Disfrazados de payasos: la estrategia para atrapar al narco más buscado de San Martín
Policías bonaerenses se disfrazaron de payasos para detener al capo narco Jesús Fabián Bravo, alias el Gordo Pey, en General Rodríguez. El operativo aprovechó la instalación de un circo cercano para acercarse sin levantar sospechas. También fueron arrestados su esposa y su sobrino.
Un grupo de policías bonaerenses montó un operativo digno de una película para capturar a Jesús Fabián Bravo, alias el Gordo Pey, considerado el capo narco más buscado de San Martín. La clave fue un circo instalado en un campo vecino al aguantadero donde se refugiaba.
Hace tres semanas, los investigadores recibieron el dato de que el prófugo estaba en General Rodríguez, no en Corrientes como se creía. Sin embargo, la zona de casaquintas sin calles con nombre complicaba la vigilancia encubierta.
¿Cómo lograron acercarse?
La instalación del Circo Lucas en un campo cercano al aguantadero les dio una idea. Dos oficiales se vistieron como payasos y comenzaron a repartir volantes promocionales por el barrio. A nadie en la casaquinta le llamó la atención, ya que el circo se veía desde el lugar.
Durante dos semanas, los policías identificaron a un familiar de Pey y luego localizaron la vivienda. Ayer a la mañana, los dos payasos volvieron a repartir panfletos, pero esta vez no estaban solos: al menos 20 efectivos bloquearon las rutas de escape y un grupo táctico irrumpió en el aguantadero.
En el operativo detuvieron al Gordo Pey, a su esposa Joana Giménez y a su sobrino. Todos quedaron a disposición de la fiscal Alejandra Maico, de la UFI N°7.
La investigación que llevó a la captura
La causa comenzó el 1 de abril, cuando una brigada interceptó un Chevrolet Cruze en José León Suárez y detuvo al sobrino de Pey y a otro hombre. Les secuestraron una pistola Glock, un celular y drogas. Ante el riesgo de que Pey se alertara, se conformó una comisión especial de la Dirección de Operaciones de Delitos Complejos.
Los pesquisas descubrieron que Pey y su entorno se movían entre Moreno y General Rodríguez, alquilando quintas temporariamente. Finalmente, se asentaron en el barrio Martín Fierro, donde el circo les dio la cobertura perfecta.

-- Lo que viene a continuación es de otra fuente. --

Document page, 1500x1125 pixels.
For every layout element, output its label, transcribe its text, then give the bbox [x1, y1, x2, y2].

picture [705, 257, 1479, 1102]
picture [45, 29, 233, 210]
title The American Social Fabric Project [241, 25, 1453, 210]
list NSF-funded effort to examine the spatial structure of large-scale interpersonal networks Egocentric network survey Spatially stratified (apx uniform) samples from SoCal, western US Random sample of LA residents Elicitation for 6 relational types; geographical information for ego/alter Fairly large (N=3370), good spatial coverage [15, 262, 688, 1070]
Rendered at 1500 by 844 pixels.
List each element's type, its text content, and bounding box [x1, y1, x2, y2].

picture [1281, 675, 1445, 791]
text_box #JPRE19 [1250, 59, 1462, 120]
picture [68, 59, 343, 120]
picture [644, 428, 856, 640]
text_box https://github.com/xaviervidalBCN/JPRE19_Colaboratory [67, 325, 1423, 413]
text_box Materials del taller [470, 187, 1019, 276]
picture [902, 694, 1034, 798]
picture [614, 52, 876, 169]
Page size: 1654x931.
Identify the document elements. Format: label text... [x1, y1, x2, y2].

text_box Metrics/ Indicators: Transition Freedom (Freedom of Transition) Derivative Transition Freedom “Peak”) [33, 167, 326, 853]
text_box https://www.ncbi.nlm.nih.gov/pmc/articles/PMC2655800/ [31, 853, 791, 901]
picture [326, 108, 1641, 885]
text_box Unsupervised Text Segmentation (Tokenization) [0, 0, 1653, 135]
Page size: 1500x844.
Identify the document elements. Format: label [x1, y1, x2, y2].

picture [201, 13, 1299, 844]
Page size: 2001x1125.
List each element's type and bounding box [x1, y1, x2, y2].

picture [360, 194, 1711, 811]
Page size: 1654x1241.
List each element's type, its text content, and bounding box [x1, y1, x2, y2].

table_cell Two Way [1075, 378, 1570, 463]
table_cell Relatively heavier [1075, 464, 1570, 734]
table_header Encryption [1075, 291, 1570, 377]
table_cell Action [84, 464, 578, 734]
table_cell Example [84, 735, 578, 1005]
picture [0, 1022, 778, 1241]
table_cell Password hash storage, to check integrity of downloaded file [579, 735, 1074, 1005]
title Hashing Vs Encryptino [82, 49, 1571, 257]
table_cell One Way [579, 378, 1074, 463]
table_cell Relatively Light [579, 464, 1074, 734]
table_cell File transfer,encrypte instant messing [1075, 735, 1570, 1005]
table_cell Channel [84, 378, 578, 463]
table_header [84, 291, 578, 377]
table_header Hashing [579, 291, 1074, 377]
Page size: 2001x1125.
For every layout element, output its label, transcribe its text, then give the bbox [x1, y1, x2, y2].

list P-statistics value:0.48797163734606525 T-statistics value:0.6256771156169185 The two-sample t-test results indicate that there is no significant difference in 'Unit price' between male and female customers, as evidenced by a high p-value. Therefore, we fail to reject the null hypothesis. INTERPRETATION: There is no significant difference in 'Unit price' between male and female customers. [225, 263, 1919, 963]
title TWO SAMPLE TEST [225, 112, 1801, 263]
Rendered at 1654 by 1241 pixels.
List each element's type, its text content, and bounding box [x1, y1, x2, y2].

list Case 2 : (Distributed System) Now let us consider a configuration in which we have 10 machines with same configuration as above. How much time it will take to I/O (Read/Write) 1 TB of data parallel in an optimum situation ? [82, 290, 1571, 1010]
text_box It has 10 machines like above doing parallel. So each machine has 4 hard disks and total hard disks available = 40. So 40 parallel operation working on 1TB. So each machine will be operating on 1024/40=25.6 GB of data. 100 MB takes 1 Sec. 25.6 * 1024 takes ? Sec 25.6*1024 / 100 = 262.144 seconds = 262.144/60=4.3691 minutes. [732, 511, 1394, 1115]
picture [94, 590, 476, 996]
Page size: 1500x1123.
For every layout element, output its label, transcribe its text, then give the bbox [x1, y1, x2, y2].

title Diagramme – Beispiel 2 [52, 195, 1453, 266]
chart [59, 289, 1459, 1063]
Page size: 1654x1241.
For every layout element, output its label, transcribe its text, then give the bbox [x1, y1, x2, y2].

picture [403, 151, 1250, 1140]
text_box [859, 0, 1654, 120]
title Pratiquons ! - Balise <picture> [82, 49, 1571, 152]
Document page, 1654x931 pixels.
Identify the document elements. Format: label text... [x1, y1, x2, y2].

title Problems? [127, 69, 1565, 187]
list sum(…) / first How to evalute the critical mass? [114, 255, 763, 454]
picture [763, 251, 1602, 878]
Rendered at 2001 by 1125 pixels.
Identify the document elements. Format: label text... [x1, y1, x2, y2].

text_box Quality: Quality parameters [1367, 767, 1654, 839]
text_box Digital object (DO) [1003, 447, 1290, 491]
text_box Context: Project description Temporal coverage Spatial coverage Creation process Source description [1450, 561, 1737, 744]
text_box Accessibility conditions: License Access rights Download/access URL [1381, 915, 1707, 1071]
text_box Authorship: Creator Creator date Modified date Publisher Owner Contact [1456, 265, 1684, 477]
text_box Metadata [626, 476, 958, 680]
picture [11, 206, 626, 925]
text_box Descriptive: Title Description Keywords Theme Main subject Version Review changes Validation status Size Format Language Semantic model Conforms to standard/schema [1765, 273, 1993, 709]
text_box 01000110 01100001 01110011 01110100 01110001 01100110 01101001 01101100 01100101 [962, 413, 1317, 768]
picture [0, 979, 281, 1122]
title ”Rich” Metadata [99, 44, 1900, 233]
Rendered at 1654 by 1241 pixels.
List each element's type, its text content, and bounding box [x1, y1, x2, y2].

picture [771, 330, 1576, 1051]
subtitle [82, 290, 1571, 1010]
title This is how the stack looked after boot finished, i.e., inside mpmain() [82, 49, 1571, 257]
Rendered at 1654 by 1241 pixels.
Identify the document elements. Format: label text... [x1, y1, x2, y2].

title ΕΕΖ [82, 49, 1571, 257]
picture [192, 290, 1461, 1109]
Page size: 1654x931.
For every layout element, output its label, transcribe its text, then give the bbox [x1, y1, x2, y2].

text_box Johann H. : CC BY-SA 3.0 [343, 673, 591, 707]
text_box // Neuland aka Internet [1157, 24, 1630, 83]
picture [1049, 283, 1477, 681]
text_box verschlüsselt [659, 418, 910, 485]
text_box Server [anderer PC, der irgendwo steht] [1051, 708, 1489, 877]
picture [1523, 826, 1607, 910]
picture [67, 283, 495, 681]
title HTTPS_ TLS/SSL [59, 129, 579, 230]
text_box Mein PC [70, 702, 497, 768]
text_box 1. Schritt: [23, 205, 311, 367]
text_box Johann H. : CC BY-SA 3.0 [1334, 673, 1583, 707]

El cerco sobre el capo narco
La estructura criminal de Pey era jerarquizada, con roles definidos y uso de plataformas digitales para evitar rastreos. Su captura podría desmantelar los principales búnkeres de La Cárcova, aunque no se descarta que otra banda intente ocupar el territorio.
El Gordo Pey ya había sido detenido en 2016, pero recuperó la libertad cuatro años después. Intentó retomar el control de la zona, pero fue baleado y debió replegarse. Ahora, con su detención, se cierra un capítulo clave en la guerra narco del noroeste del conurbano.